Nie wyrzucaj pestek i włosów z dyni. Twoje dłonie będą ci za to wdzięczne jesienią

Aneta Zabłocka
Nie ma jesieni bez dyni. To warzywo idealne do przygotowania zup, kluseczek czy sosów do makaronów. Teraz możesz pozostałości po gotowaniu wykorzystać również w kosmetyce. "Wąsy" z dyni i pestki wspaniale odżywią twoją skórę dłoni.
Pękanie dłoni jesienią. Maska na dłonie z dyni Fot. Unsplash
Gotuj dynię często, bo jest źródłem witamin i minerałów, które w okresie przeziębieniowym powinny być stale dostarczane organizmowi. Poza tym dynia syci i rozgrzewa, co jest bardzo cenną właściwością w deszczowe, pochmurne dni.
Oprócz dobrego wpływu na zdrowie wewnętrzne organizmu, składniki dyni potrafią zdziałać cuda na powierzchni twojej skóry. Maska z wykrojonych z warzywa "włosków" i pestek nawilży i ukoi twoją skórę, która ma tendencję do przesuszania się jesienią.

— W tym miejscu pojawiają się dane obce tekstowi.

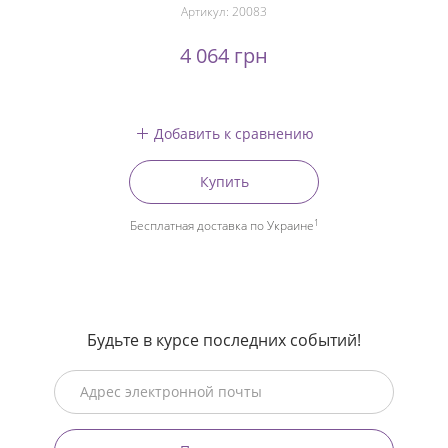
Артикул:
20083
4 064 грн
Добавить к сравнению
Купить
1
Бесплатная доставка по Украине
Будьте в курсе последних событий!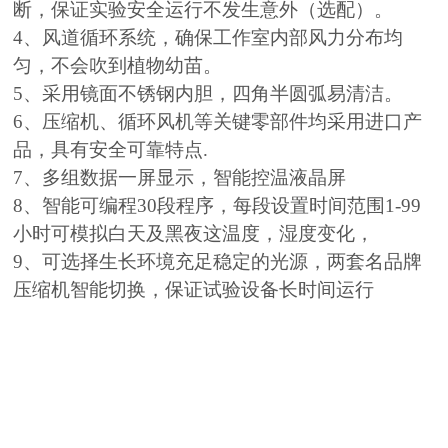
断，保证实验安全运行不发生意外（选配）。
4、风道循环系统，确保工作室内部风力分布均
匀，不会吹到植物幼苗。
5、采用镜面不锈钢内胆，四角半圆弧易清洁。
6、压缩机、循环风机等关键零部件均采用进口产
品，具有安全可靠特点.
7、多组数据一屏显示，智能控
温液晶屏
8、智能可编程30段程序，每段设置时间范围1-99
小时可模拟白天及黑夜这温度，湿度变化，
9、可选择生长环境充足稳定的光源，两套名品牌
压缩机智能切换，保证试验设备长时间运行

Dynia - właściwości poprawiające wygląda skóry

Dynia jest dobrym źródłem witaminy C, która jest silnym przeciwutleniaczem. Do tego zawiera beta-karoten, składnik, który pomaga odwrócić uszkodzenia UV i poprawić strukturę skóry. Wspomaga także produkcję kolagenu, odbudowującego elastyczność skóry.


Pestki dyni bogate są w cynk. Ta substancja umożliwia wzrost białek w organizmie. Bez jej odpowiedniej ilości paznokcie stają się kruche i łamliwe.

To połączenie składników zagwarantuje twoim dłoniom odżywienie i nawilżenie, tak potrzebne, by stawić opór chłodnym wiatrom jesieni. Olej z dyni możesz stosować zamiast odżywki bezpośrednio na płytkę paznokcia.

Maska z dyni na dłonie

Upiecz całą dynię. Miąższ wykorzystaj do przygotowania zupy lub sosu do makaronu, a wydrążone pestki i wąsy odstaw do ostygnięcia.

Wrzuć warzywo i pestki do malaksera i drobno zmiel. Postaraj się, aby "wąsów" było więcej, niż pestek. Te pestki, których nie użyjesz, możesz wysuszyć, by potem prażyć do ozdoby dań lub wycisnąć z nich olej.